Lecturer and IS-K ‘recruiter’ Shaikh Abu Obaidullah Mutawakil was found dead in Afghanistan. Taliban has denied any role.

   
Salafi cleric Allama Hisham Elahi Zaheer | Facebook

Salafi cleric Allama Hisham Elahi Zaheer | Facebook

New Delhi: Pakistan’s Salafi clerics are upset with the Taliban. Earlier this month, two clerics from Afghanistan were allegedly abducted and killed by the Taliban, prompting the Jamiat Ahle Hadith — a Salafi religious organisation in Pakistan — to condemn their deaths and warn of a protest if justice isn’t served.

In Afghanistan, the Taliban reportedly antagonise the Salafis because of ideological differences and as retribution against IS-K attacks. The IS-K is said to have offered a platform to many Salafi jihadists post-9/11. But clerics in Pakistan — viewed globally as a tacit ally of the Taliban — aren’t too pleased by how the Salafis have been treated by the new government in Afghanistan.

▶ _Records for this task_:
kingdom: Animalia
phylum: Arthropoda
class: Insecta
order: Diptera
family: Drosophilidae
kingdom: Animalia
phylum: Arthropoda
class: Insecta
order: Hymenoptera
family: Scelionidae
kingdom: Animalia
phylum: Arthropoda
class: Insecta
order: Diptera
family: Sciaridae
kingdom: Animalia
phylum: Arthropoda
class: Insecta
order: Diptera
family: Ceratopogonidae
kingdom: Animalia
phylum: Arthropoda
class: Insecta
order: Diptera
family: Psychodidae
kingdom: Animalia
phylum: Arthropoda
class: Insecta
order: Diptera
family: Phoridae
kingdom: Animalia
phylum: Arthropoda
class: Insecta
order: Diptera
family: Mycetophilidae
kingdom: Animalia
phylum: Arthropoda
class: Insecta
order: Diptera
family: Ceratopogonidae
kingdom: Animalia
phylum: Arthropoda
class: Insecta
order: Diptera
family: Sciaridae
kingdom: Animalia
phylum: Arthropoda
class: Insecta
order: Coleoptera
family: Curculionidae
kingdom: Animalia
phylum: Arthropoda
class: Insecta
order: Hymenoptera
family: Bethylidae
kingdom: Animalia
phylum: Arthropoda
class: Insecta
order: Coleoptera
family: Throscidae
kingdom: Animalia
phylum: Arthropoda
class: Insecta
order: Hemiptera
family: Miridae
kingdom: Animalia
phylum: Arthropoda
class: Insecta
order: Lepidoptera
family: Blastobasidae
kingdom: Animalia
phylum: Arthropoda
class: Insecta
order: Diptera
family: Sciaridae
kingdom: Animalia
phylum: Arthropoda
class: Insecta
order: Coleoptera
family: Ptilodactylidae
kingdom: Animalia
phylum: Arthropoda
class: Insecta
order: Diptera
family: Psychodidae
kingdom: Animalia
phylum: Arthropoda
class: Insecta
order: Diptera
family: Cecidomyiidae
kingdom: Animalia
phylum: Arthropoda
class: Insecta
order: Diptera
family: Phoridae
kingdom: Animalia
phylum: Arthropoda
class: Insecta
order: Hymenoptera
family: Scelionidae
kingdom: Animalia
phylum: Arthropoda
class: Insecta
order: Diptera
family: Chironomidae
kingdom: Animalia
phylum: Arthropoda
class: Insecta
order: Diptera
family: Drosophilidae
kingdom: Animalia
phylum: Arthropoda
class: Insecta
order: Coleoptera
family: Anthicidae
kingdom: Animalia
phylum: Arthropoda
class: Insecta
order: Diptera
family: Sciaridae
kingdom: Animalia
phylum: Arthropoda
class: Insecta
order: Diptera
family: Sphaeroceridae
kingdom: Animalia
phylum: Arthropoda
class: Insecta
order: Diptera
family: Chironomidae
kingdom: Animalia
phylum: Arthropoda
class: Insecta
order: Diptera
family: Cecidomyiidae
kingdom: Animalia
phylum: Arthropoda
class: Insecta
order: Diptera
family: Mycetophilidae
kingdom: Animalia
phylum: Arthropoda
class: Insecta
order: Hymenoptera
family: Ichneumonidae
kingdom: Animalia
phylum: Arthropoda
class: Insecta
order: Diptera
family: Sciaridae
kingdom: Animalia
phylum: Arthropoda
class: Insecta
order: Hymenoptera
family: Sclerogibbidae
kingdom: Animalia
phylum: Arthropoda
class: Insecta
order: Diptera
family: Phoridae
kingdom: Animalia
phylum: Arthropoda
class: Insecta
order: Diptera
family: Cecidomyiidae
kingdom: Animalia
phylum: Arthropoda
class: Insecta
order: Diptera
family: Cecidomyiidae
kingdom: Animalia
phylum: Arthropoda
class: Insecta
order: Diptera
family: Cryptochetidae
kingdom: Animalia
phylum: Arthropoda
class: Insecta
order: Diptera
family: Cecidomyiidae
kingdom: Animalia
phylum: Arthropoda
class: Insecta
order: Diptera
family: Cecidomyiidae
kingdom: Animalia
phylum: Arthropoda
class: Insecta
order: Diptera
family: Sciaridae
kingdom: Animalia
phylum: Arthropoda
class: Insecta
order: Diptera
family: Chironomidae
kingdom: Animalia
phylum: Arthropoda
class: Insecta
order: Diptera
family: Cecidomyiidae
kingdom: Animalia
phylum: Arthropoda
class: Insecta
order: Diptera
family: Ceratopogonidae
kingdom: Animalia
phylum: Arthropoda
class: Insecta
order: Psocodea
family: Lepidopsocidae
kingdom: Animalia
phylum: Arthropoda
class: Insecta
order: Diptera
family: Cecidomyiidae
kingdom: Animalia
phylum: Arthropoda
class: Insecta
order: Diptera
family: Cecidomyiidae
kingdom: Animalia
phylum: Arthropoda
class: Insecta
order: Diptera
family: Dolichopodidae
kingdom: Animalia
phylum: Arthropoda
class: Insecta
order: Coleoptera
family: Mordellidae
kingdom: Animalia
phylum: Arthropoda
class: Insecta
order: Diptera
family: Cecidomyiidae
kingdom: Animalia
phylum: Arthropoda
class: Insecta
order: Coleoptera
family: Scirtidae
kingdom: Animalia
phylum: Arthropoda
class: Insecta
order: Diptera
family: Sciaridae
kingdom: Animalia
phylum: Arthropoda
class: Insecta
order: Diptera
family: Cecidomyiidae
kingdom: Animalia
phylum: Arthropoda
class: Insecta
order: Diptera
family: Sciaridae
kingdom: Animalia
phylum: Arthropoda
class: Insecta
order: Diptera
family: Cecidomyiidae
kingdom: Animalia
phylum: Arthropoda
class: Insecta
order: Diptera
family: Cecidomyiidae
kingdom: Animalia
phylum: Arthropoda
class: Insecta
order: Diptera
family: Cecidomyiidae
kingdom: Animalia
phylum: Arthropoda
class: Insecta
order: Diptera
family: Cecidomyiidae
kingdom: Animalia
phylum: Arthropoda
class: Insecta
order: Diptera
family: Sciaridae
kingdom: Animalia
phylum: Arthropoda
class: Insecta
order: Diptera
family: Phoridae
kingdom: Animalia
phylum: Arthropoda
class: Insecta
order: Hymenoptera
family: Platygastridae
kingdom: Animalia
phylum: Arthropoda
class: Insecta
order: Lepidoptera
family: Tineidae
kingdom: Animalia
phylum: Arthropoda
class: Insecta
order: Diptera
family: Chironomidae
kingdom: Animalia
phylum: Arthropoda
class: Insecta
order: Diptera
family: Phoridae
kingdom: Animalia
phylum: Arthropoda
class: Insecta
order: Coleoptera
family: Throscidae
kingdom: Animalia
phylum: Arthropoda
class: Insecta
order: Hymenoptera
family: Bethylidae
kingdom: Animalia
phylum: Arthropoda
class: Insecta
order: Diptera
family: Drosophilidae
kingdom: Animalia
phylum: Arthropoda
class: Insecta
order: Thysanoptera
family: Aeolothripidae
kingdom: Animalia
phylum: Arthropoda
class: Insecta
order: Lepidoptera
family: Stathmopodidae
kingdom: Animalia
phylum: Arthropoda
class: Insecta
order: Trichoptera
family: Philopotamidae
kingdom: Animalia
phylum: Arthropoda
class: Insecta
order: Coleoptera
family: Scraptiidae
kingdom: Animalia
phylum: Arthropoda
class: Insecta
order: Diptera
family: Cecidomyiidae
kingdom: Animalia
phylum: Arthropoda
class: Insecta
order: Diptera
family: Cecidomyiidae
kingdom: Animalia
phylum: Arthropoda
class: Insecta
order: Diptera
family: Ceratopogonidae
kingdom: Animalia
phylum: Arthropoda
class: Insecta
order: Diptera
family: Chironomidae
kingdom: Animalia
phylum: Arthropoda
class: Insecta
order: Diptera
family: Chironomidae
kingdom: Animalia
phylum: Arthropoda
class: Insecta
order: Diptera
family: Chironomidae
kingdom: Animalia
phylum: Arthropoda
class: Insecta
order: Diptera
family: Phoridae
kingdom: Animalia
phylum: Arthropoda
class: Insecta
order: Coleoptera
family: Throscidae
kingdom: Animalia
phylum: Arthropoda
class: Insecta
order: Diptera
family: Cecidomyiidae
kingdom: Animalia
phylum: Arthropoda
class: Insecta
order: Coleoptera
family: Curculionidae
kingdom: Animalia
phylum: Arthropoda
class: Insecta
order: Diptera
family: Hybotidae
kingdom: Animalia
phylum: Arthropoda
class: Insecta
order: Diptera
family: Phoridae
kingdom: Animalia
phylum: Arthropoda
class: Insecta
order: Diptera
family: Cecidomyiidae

▶ _Given instruction A_: Rewrite the rows from their beginning through the line containing "family: Miridae", updating "phylum" to "division" throughout and leaving everything else unchanged.
▶ _Given instruction B_: Carry the news report on Pakistan's Salafi clerics and the Taliban forward from its final sentence.

▶ _Written response A_:
kingdom: Animalia
division: Arthropoda
class: Insecta
order: Diptera
family: Drosophilidae
kingdom: Animalia
division: Arthropoda
class: Insecta
order: Hymenoptera
family: Scelionidae
kingdom: Animalia
division: Arthropoda
class: Insecta
order: Diptera
family: Sciaridae
kingdom: Animalia
division: Arthropoda
class: Insecta
order: Diptera
family: Ceratopogonidae
kingdom: Animalia
division: Arthropoda
class: Insecta
order: Diptera
family: Psychodidae
kingdom: Animalia
division: Arthropoda
class: Insecta
order: Diptera
family: Phoridae
kingdom: Animalia
division: Arthropoda
class: Insecta
order: Diptera
family: Mycetophilidae
kingdom: Animalia
division: Arthropoda
class: Insecta
order: Diptera
family: Ceratopogonidae
kingdom: Animalia
division: Arthropoda
class: Insecta
order: Diptera
family: Sciaridae
kingdom: Animalia
division: Arthropoda
class: Insecta
order: Coleoptera
family: Curculionidae
kingdom: Animalia
division: Arthropoda
class: Insecta
order: Hymenoptera
family: Bethylidae
kingdom: Animalia
division: Arthropoda
class: Insecta
order: Coleoptera
family: Throscidae
kingdom: Animalia
division: Arthropoda
class: Insecta
order: Hemiptera
family: Miridae

▶ _Written response B_:
On Tuesday, the Jamiat Ahle Hadith put out a statement saying the Taliban should punish the perpetrators of the alleged murders by hanging them. The two killed, Shaikh Abu Obaidullah Mutawakil and Muhammad Nabi Muhammadi, were from Kabul and were found dead on 5 September. Mutawakil was a former university lecturer, imam, and allegedly a recruiter for IS-K.

“It’s your responsibility,” Pakistani Salafi cleric Allama Hisham Elahi Zaheer thunders in a video, calling the slain clerics “martyrs”.

“Salafis constitute the majority in three provinces of Afghanistan, and they should also be included in the Taliban’s interim government,” he added.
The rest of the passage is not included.